It’s a beautiful thing when two completely different celestial objects pair up. Seen side by side, we can appreciate the unique qualities of each by contrast with the other. Two fine examples stand out this week.
Comet Lemmon, which has been chugging across the sky for months, pulled up alongside the rich star cluster NGC 7789 this week. The cluster is sandbox of pinpoint stars tucked off to one side of the W of Cassiopeia. I’ve been watching the scene the past two nights through the telescope. Last night both comet and cluster shared the same field of view.
Compared to the pointillistic stellar swarm, the comet looked ghostly and ethereal.
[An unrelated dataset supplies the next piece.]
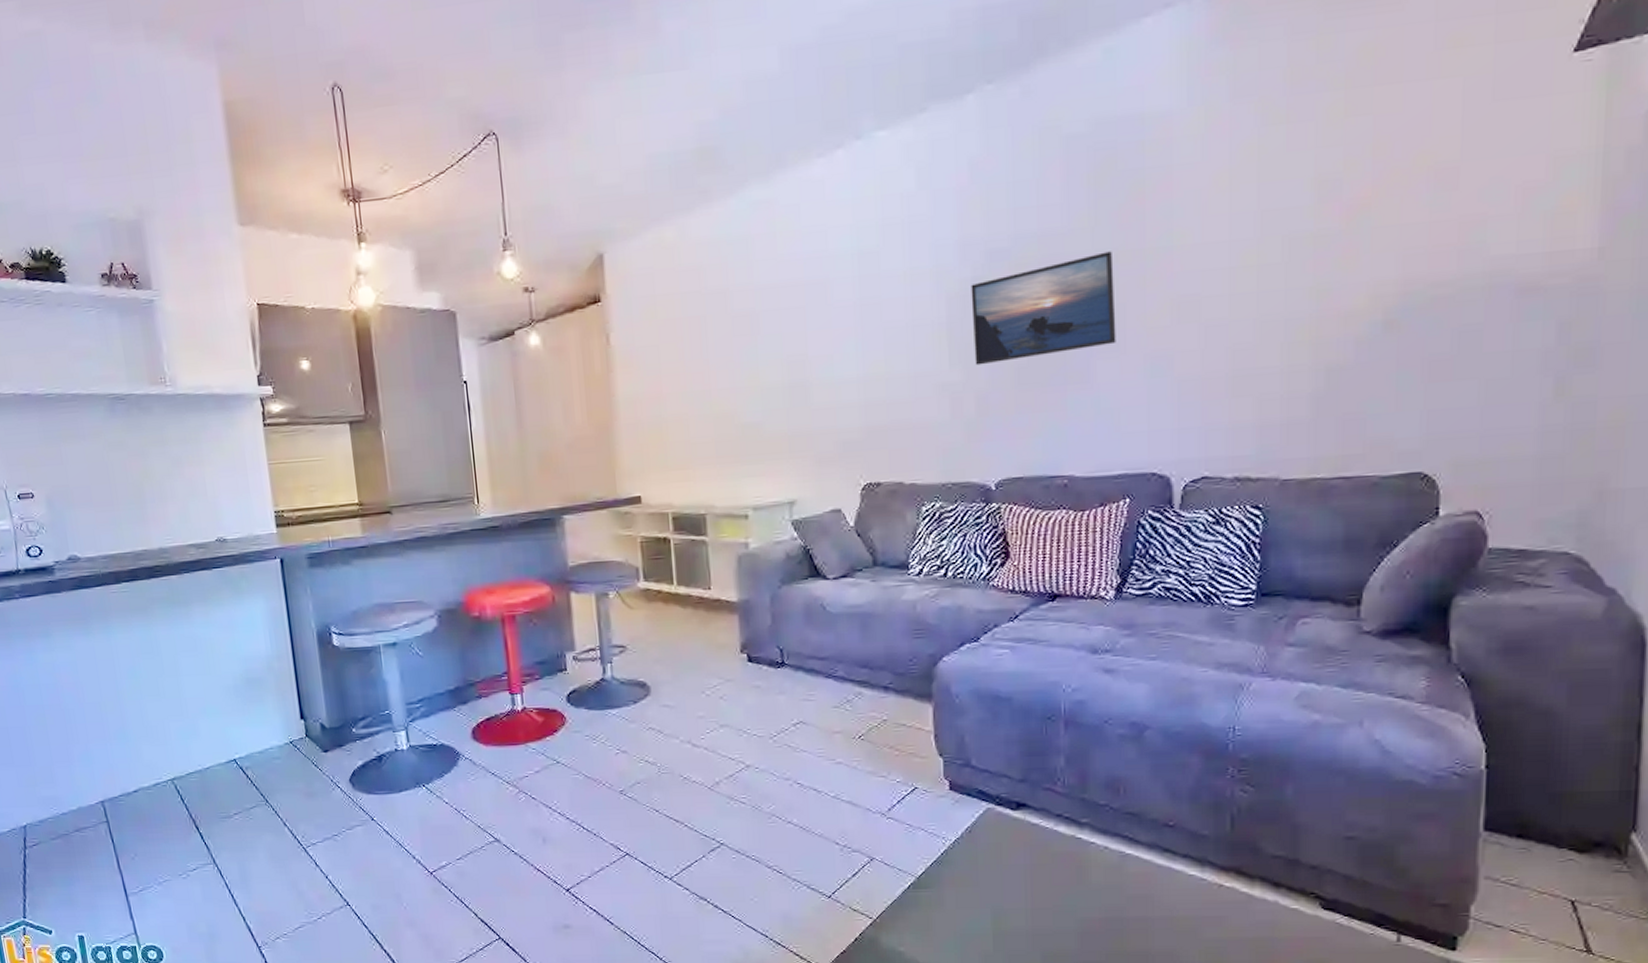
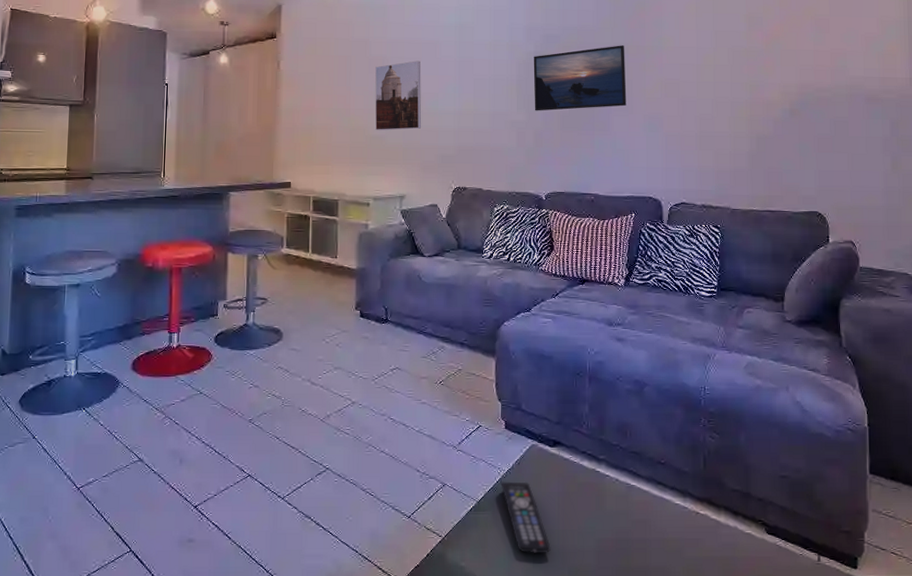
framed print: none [741,311,813,415] -> present [375,61,422,130]
remote control: none [946,852,1017,936] -> present [500,481,551,553]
And to think that one of these belongs to our solar system and the other resides on the far edge of the galaxy at a whopping 7,600 light years from Earth … well, it simply jazzes the brain cells. What can I say?
Then there’s composition to consider. Comets and the sun are made of virtually the same materials – hydrogen (frozen H2O in a comet’s case) and a dusting of carbon, nitrogen, oxygen, silicon and on and on. Yet comets are cold, relatively uncompressed dust. Not the sun. Put enough dust in one place and gravity will eventually crush it into a sphere hot enough to start its innards burning. A star is born. Interstellar dust left by earlier stellar generations is their common bond.
Tomorrow morning we’ll see another auspicious duo. The waning lunar crescent rises at dawn below the Seven Sisters star cluster. Also known as the Pleiades (PLEE-uh-deez), the dipper-shaped group is more closely associated with the winter sky than the summer. In July it re-emerges during morning twilight, stalks the wee hours in August and looks down on earthlings from overhead on December evenings.
You can watch both moon and sisters with the naked eye, but binoculars will enhance the view. Next to the cluster, will the tweezers moon look closer to home than ever before? Take a look and see what you think.